## DOCUMENT EXCERPT
[BEGIN]

You’re going to have your Version Control when you create your template, when you create your process.

Contents

Then you’re going to have your contents. The things that your process is going to include. It’s going to include a purpose, a scope, it’s going to include a reference to ISO 27001 Annex A 5.7 Threat Intelligence. It’s going to cover the principles. We’re then going to look at writing objectives. We’re going to look at information sources where we get our sources of information from. We’re going to look at roles and responsibilities, threat intelligence reporting and then finally every document that we have has a compliance section on it and we’re going to look at process compliance. Nice and easy.

Purpose

So, the purpose. We’re going to write our purpose of our process. The purpose of the process is to identify and manage emerging threats. Now, there are other videos and tutorials on how to implement ISO 27001 Annex A 5.7 Threat Intelligence that go into it in more detail. This is not that. This is specific to creating the process and assumes a level of knowledge.

Scope

The scope the scope of our threat intelligence process is going to be

  • all employees and third-party users,
  • all in scope ISO 27001 Systems and Technology
  • the information security management system (ISMS).

The ISO 27001 Reference

We’re going to make a reference to ISO 27001 Annex A 5.7 Threat Intelligence. So, ISO 27001 Annex A 5.7 Threat Intelligence –

information relating to information security threats should be collected, analysed and produce threat intelligence.

[END]

## DATASET CONTENT
[BEGIN]

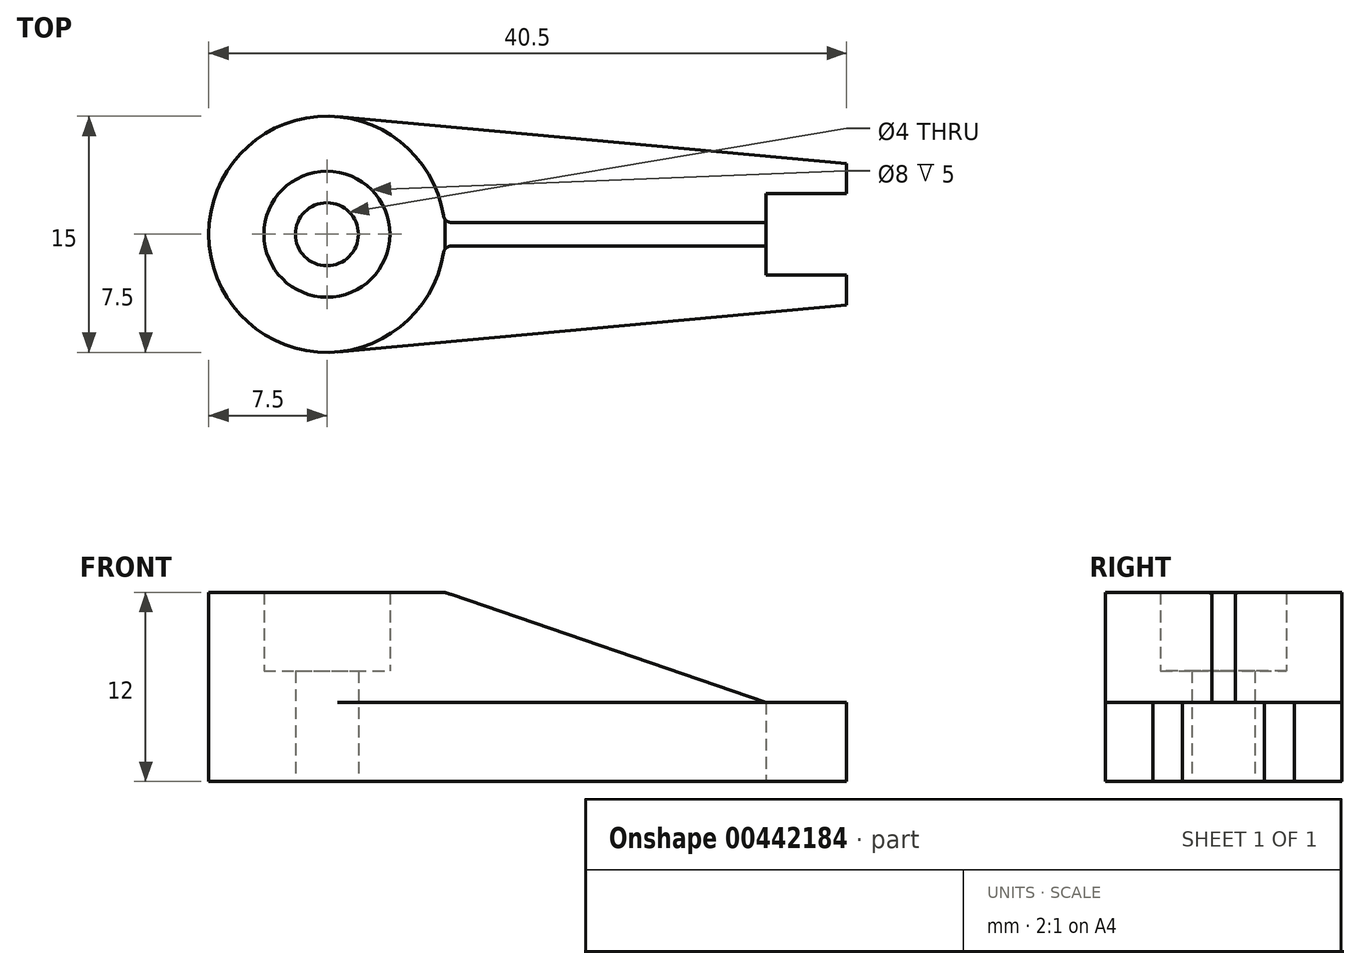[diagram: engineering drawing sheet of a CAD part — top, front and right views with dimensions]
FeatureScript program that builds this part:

[END]

## EXERCISE SET
a) What does the scope section of the threat intelligence process excerpt say the process covers? List every item.
b) Write out the threat intelligence process excerpt from "The scope the" up to and including "management system (ISMS).".
c) According to the threat intelligence process excerpt, why does the explanation under "Purpose" not go into detail on how to implement ISO 27001 Annex A 5.7 Threat Intelligence?
The lines play no part in any of this.

## TASK-BY-TASK SOLUTIONS
a)
- All employees and third-party users
- All in scope ISO 27001 Systems and Technology
- The information security management system (ISMS)

b)
The scope the scope of our threat intelligence process is going to be

  • all employees and third-party users,
  • all in scope ISO 27001 Systems and Technology
  • the information security management system (ISMS).

c) The explanation is specific to creating the process and assumes a level of knowledge. Other videos and tutorials cover implementing Annex A 5.7 in more detail.